Associate Professor, Comparative Politics
School of Government and International Relations
Griffith University
Individual Projects
Repression in Southeast Asia: Theory, Practice and Implications
This new book project seeks to account for the different practices of repression across Southeast Asia. Given that autocratic regimes are routinely challenged by civil society groups, opposition parties and engaged citizens throughout the region, what explains the significant variation we observe in the target, scope and severity of repression.
"Personalist Dictatorships and Measurement Validity"
This paper questions how authoritarian regime datasets classify (and do not classify) personalist dictatorships. Despite widespread use of these cross-sectional time-series tools in comparative politics, very little attention has been paid to the quality of the judgments contained within them. This paper offers a closer examination and finds basic problems concerning well-established standards of measurement validity. A particular concern is the systemization, operationalization and scoring procedures employed, which struggle to meaningfully capture the corresponding concept of personalist dictatorship. The paper concludes by questioning the reliability of empirical inferences based on these datasets, including whether personalist dictatorships will undergo democratization, commit repression and initiate war.
Collaborative Projects
"Parliaments under Fire: Conceptualizing and Operationalizing Legislative Closure" (with Lindsay Benstead, Margaret Hanson, Allison Hartnett, Ben Noble, Paul Schuler, Matthew Wilson, Josef Woldense)
Why do political leaders close down legislatures? In spite of the recent work on legislatures in non democracies, we know little about when, how, and why these bodies’ activities are disrupted. This paper – written by members of the ‘Parliaments Under Fire’ project – evaluates the existing cross-national data available on closure episodes, noting the frequent discrepancies in coding decisions between two popular datasets: Democracy and Dictatorship (Cheibub, Gandhi & Vreeland 2010) and V-Dem (Coppedge et al. 2020). Country-case studies of closures highlight both the nature of these discrepancies, as well as issues of conceptualization and operationalization of ‘closure’. The paper proposes a classification tree of closure types to help order the variety and complexity of closure episodes, thereby contributing to the literatures on authoritarianism and legislatures.
"On the Move: Dictators, Security and Capital Relocations" (with Carl Henrik Knutsen and Tore Wig)

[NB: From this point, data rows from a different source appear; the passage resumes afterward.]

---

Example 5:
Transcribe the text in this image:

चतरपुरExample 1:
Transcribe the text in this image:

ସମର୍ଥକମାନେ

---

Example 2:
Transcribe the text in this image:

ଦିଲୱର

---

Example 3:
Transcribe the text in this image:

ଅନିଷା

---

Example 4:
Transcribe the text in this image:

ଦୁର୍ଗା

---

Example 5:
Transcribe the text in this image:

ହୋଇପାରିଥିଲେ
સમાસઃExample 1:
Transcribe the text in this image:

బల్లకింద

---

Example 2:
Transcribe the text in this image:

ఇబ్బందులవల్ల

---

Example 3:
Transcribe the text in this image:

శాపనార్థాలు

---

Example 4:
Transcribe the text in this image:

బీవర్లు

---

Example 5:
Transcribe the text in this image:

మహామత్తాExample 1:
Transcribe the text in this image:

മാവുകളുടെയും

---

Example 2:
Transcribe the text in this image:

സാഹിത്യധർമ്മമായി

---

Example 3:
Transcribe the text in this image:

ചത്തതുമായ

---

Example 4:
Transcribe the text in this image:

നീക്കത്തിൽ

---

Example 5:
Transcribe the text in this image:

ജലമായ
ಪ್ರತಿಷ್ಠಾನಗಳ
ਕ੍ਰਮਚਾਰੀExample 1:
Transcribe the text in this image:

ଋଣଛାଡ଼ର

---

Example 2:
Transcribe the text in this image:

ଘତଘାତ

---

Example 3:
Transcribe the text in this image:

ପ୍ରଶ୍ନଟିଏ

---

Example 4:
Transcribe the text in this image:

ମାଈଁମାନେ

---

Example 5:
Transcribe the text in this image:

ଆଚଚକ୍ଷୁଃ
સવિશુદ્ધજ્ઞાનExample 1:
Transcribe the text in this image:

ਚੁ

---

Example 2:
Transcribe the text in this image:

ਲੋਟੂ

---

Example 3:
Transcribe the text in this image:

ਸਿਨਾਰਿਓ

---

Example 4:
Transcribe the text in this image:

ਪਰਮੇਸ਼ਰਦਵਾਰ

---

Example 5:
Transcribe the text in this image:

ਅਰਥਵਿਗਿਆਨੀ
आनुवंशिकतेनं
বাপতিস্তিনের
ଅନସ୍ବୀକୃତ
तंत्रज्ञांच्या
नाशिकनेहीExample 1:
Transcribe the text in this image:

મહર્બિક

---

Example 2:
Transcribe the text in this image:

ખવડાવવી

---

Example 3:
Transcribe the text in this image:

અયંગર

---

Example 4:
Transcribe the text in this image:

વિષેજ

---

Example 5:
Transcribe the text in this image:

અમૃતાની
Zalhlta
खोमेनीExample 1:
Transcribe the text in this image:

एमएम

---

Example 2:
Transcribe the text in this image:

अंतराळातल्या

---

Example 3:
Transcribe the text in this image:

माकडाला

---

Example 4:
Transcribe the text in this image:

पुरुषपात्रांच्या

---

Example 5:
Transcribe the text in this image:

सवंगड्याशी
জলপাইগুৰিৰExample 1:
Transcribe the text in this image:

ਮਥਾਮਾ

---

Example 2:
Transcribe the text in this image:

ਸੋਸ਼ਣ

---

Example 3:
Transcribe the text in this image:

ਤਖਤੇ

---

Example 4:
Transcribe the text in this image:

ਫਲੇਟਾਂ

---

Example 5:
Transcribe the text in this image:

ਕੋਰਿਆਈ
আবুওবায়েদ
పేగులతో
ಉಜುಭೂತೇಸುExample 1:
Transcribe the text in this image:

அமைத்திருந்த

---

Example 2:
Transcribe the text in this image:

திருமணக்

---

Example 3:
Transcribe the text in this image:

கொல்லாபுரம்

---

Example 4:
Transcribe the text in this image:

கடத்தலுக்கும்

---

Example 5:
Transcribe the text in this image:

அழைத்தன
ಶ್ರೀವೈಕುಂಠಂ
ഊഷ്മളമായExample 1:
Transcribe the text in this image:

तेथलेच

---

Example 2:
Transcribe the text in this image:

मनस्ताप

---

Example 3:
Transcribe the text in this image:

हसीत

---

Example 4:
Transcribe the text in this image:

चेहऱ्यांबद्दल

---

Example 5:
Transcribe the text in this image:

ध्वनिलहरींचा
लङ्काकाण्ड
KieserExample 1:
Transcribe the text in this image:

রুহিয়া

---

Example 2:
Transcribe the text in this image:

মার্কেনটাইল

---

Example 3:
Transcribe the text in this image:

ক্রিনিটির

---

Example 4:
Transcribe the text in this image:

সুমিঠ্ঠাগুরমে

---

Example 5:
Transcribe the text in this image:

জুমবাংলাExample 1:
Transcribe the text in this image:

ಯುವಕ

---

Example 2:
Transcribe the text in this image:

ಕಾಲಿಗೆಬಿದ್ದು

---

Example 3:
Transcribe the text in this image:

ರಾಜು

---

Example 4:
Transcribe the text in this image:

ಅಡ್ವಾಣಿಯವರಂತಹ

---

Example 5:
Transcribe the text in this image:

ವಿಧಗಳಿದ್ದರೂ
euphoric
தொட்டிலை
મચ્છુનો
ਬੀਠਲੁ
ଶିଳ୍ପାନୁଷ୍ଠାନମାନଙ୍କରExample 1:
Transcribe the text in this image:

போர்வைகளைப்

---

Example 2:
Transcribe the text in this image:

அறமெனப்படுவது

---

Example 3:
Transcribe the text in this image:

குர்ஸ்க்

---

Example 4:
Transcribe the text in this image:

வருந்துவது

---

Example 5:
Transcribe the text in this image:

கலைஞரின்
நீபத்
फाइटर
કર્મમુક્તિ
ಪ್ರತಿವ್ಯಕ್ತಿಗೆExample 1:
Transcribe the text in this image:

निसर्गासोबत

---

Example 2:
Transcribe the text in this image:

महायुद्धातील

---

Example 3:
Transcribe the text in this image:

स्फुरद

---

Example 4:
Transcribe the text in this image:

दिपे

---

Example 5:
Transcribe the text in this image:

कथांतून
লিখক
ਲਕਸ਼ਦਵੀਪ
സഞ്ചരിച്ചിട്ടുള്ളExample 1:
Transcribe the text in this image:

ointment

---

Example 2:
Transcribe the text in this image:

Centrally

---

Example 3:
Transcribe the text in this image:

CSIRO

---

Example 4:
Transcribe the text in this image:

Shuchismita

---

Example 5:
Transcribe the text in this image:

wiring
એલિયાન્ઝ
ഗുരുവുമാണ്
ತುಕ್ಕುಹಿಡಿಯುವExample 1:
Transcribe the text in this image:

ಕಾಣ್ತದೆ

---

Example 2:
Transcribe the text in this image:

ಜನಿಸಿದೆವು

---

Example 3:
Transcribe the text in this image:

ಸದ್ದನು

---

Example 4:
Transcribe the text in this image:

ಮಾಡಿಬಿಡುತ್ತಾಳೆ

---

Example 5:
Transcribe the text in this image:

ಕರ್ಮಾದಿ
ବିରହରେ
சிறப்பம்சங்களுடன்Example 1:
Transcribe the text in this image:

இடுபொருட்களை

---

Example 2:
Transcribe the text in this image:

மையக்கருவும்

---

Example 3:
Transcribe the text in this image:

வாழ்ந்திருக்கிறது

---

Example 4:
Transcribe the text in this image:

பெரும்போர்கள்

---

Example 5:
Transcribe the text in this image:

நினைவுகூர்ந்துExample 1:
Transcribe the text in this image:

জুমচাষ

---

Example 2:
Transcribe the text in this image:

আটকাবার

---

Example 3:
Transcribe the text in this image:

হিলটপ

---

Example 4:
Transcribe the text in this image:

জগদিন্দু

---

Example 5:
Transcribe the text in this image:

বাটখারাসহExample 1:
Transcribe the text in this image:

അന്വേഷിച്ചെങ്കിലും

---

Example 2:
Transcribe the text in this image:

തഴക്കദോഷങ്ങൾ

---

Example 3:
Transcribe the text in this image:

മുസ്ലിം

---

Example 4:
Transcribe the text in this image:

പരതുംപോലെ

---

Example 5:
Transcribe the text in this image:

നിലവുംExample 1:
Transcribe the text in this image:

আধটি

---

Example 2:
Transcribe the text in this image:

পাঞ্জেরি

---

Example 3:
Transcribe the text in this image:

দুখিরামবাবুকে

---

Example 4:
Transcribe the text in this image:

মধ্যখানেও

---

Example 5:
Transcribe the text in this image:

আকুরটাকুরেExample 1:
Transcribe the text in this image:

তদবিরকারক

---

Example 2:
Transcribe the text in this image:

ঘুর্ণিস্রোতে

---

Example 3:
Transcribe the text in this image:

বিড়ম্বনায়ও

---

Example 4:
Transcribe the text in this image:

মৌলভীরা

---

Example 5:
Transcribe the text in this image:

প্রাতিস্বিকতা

Why do some countries make the costly move to relocate their capital city? Existing research offers four general explanations for this momentous action: administrative functionality, economic development, environmental degradation, and national integration. Using an original dataset on all capital relocations in 202 polities across the world from 1789 to 2020, our analysis shows that dictatorships are much more likely to relocate their capitals than democracies. This relationship is both strong and robust to accounting for various other factors that supposedly explain capital relocations. We offer a less sanguine theoretical argument to explain this pattern: capital relocations offer autocratic leaders a way to mitigate security threats such as coups, popular protests, and foreign intervention. We test these empirical implications on our global dataset, using different estimators and model specifications. Using different measurement to capture risk of regime breakdown in autocracies, we also find evidence suggesting that autocracies are more likely to relocate their capitals when the risk of breakdown is high. When running subnational analyses, we find little evidence that economic rationales are influencing capital moves in dictatorships, but we do find some evidence, in line with our argument, that capitals are relocated to smaller cities and farther away from borders with neighbouring countries. While other causal processes may be consistent with our findings, we submit that the most plausible interpretation of these findings is that autocratic regimes relocate capitals mainly for reasons of mitigating different types of threats to their own rule.
"The Singapore Model of Authoritarianism" (with Milan Svolik)
We propose a novel explanation for the emergence, persistence, and decline of dominant parties. We develop a model in which a political party’s temporary electoral advantage results in a self-sustaining cycle of quality-based incumbency advantage. In equilibrium, i) the dominant party recruits candidates of higher quality than its competitors, ii) highest quality candidates aspire to join the dominant party because it is more likely to win elections, iii) voters correctly anticipate the dominant party’s quality advantage and re-elect it. We evaluate this framework by combining a range of qualitative and quantitative evidence from Singapore. Using original data on all candidates for political office since independence, we show that the governing People’s Action Party (PAP) indeed fields more competent candidates than its competitors. Using survey experimental data, we show that Singaporeans value competence and associate it with the PAP, and that when Singaporeans vote for the PAP, they are in effect trading-off democracy for competent governance. Our analysis clarifies why dominant parties are most vulnerable to defectors from their own ranks, why the opposition in dominant party regimes tends to be more ideological and fragmented, and why the demise of dominant parties requires a prolonged period of economic decline.